▸ Task goal:
Below this line is a set of entries; quote exactly the lines from the line that contains "Shidiqi gestured to" to the line that contains "Darkness closed around", both lines included.

Dataset entries START

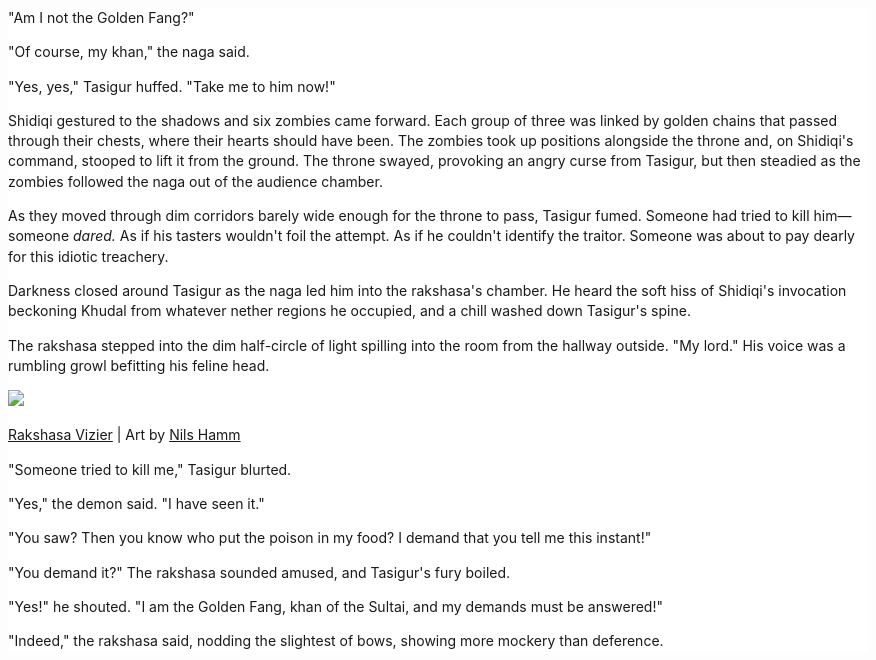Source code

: 

"Am I not the Golden Fang?"



"Of course, my khan," the naga said.



"Yes, yes," Tasigur huffed. "Take me to him now!"



Shidiqi gestured to the shadows and six zombies came forward. Each group of three was linked by golden chains that passed through their chests, where their hearts should have been. The zombies took up positions alongside the throne and, on Shidiqi's command, stooped to lift it from the ground. The throne swayed, provoking an angry curse from Tasigur, but then steadied as the zombies followed the naga out of the audience chamber.



As they moved through dim corridors barely wide enough for the throne to pass, Tasigur fumed. Someone had tried to kill him—someone *dared.* As if his tasters wouldn't foil the attempt. As if he couldn't identify the traitor. Someone was about to pay dearly for this idiotic treachery.



Darkness closed around Tasigur as the naga led him into the rakshasa's chamber. He heard the soft hiss of Shidiqi's invocation beckoning Khudal from whatever nether regions he occupied, and a chill washed down Tasigur's spine.



The rakshasa stepped into the dim half-circle of light spilling into the room from the hallway outside. "My lord." His voice was a rumbling growl befitting his feline head.



![](https://media.wizards.com/2015/images/daily/cardart_rakshasavizier.jpg)


[Rakshasa Vizier](http://gatherer.wizards.com/Pages/Card/Details.aspx?name=Rakshasa+Vizier) | Art by [Nils Hamm](http://gatherer.wizards.com/Pages/Search/Default.aspx?output=spoiler&method=visual&action=advanced&artist=+[%22Nils+Hamm%22])



"Someone tried to kill me," Tasigur blurted.



"Yes," the demon said. "I have seen it."



"You saw? Then you know who put the poison in my food? I demand that you tell me this instant!"



"You demand it?" The rakshasa sounded amused, and Tasigur's fury boiled.



"Yes!" he shouted. "I am the Golden Fang, khan of the Sultai, and my demands must be answered!"



"Indeed," the rakshasa said, nodding the slightest of bows, showing more mockery than deference.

Dataset entries END

▸ Solution:
Shidiqi gestured to the shadows and six zombies came forward. Each group of three was linked by golden chains that passed through their chests, where their hearts should have been. The zombies took up positions alongside the throne and, on Shidiqi's command, stooped to lift it from the ground. The throne swayed, provoking an angry curse from Tasigur, but then steadied as the zombies followed the naga out of the audience chamber.



As they moved through dim corridors barely wide enough for the throne to pass, Tasigur fumed. Someone had tried to kill him—someone *dared.* As if his tasters wouldn't foil the attempt. As if he couldn't identify the traitor. Someone was about to pay dearly for this idiotic treachery.



Darkness closed around Tasigur as the naga led him into the rakshasa's chamber. He heard the soft hiss of Shidiqi's invocation beckoning Khudal from whatever nether regions he occupied, and a chill washed down Tasigur's spine.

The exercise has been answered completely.